October 31, 2017
Updated 31 October 2017
According to TradingEconomics.com, Malaysia’s labor force participation rate is about 67% as of April 2016 where 14.2 million people are employed out of the total of 14.71 million. With the gloomy economy dragged by the oil price crash and a series of multinational corporation budget cuts which led to high number of retrenchments in Malaysia last year.
To recap, a total of 38,499 workers were retrenched in 2015, inclusive of normal retrenchments as well as voluntary severance schemes. This is the highest record of retrenchment over the past five years. Most workers retrenched in 2015 were from the finance, insurance and Takaful sectors totaling to 17,628 workers.
Aside from that, it was also reported by AsiaOne Business that 10 industry players in the local oil and gas sector have outlined plans to slash at least 2,700 more jobs early this year. Out of the ten, Shell Malaysia is on top of the list with a projected 1,300 job cuts in two years. Seven of the remaining nine plan to cut between 80 and 600 jobs each.
Hence, to protect employees who face risk of retrenchment, the Malaysian government launched an employment insurance scheme on 27 October this year. The insurance scheme, which will be administered by the Social Security Organisation (SOCSO), seeks to provide temporary financial assistance for up to six months to workers who are retrenched
Under EIS, employees who are retrenched will be given a portion of the insured salary from the 0.4% monthly contribution. Employers must contribute 0.2%, while employees will contribute the remaining 0.2% under this new law.

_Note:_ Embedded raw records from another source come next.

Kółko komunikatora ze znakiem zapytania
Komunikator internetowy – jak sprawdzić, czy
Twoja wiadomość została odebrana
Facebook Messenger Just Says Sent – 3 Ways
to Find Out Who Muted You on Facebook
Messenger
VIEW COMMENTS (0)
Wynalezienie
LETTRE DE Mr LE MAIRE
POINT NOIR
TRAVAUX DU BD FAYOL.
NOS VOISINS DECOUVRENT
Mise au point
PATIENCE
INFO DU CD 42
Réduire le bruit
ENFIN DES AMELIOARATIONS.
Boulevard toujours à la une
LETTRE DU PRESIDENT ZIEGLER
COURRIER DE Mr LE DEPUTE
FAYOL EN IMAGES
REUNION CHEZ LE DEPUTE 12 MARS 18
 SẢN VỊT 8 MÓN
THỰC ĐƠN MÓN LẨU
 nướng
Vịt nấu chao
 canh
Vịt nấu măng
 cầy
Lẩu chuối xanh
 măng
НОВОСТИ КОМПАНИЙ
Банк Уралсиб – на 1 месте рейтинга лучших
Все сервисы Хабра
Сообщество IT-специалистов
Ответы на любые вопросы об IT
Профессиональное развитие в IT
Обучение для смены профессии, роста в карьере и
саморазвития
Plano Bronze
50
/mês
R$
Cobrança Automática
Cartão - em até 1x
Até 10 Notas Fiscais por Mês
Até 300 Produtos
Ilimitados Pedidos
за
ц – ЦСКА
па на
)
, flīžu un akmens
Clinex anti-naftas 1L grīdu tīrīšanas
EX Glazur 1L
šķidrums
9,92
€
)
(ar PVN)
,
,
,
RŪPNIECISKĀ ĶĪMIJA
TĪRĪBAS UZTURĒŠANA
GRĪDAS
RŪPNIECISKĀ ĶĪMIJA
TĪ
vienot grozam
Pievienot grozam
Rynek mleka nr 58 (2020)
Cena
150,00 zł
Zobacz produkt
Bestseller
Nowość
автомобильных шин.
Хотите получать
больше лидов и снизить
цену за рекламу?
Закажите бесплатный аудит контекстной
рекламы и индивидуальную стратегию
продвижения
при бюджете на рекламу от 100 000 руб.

The contributions will be on a fixed rate based on the employees’ salary. Monthly contributions start from 10 sen for workers earning RM 30 a month, while the maximum amount of contribution is capped at RM 59.30 for those earning RM 4,000 and above.
Laid off employees who will be able to claim a portion of the insured salary for a period of between three and six months. For example, under the job search allowance, an unemployed worker can get 80% of assumed monthly wages for the first month, 50% for the second month, 40% for the third and fourth months, and 30% for the fifth and sixth months.
All organisations and companies with one or more employees must comply to this new rule. Failing which, employers may be slapped with a fine not exceeding RM 10,000 or imprisonment for a term no more than two years, or both, upon conviction. Retrenched workers will also be entitled to job training for re-employment.
This new bill is set to protect those with jobs that have higher retrenchment risks from volatile currency, commodity and bad economy such as oil & gas industry two years ago. Hence, we highly encourage Malaysians to always look for ways to diversify their income such as part-time jobs or starting up their own business.